*Work instruction*. Hunt for the word "besten" across the entries below, copying each line that holds it.

..............................

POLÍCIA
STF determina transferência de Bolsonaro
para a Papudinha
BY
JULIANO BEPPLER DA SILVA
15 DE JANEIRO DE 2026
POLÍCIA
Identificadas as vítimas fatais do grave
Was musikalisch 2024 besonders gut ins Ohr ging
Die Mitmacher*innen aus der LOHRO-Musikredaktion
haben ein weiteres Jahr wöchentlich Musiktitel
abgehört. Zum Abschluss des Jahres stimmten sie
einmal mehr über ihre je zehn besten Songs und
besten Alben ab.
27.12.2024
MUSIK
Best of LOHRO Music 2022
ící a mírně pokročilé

..............................

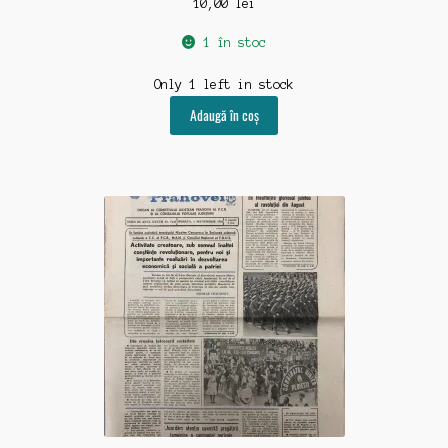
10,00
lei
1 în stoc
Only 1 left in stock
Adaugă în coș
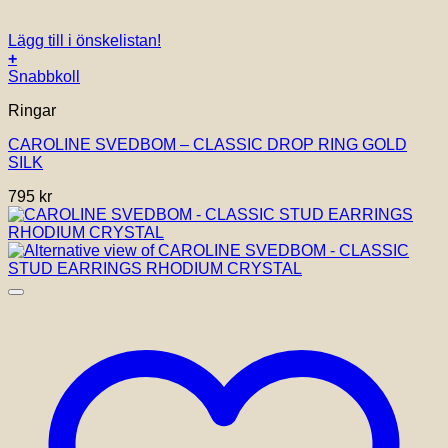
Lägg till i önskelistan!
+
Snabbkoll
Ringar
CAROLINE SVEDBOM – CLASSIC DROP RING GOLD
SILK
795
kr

..............................

*Finished task*.
einmal mehr über ihre je zehn besten Songs und
besten Alben ab.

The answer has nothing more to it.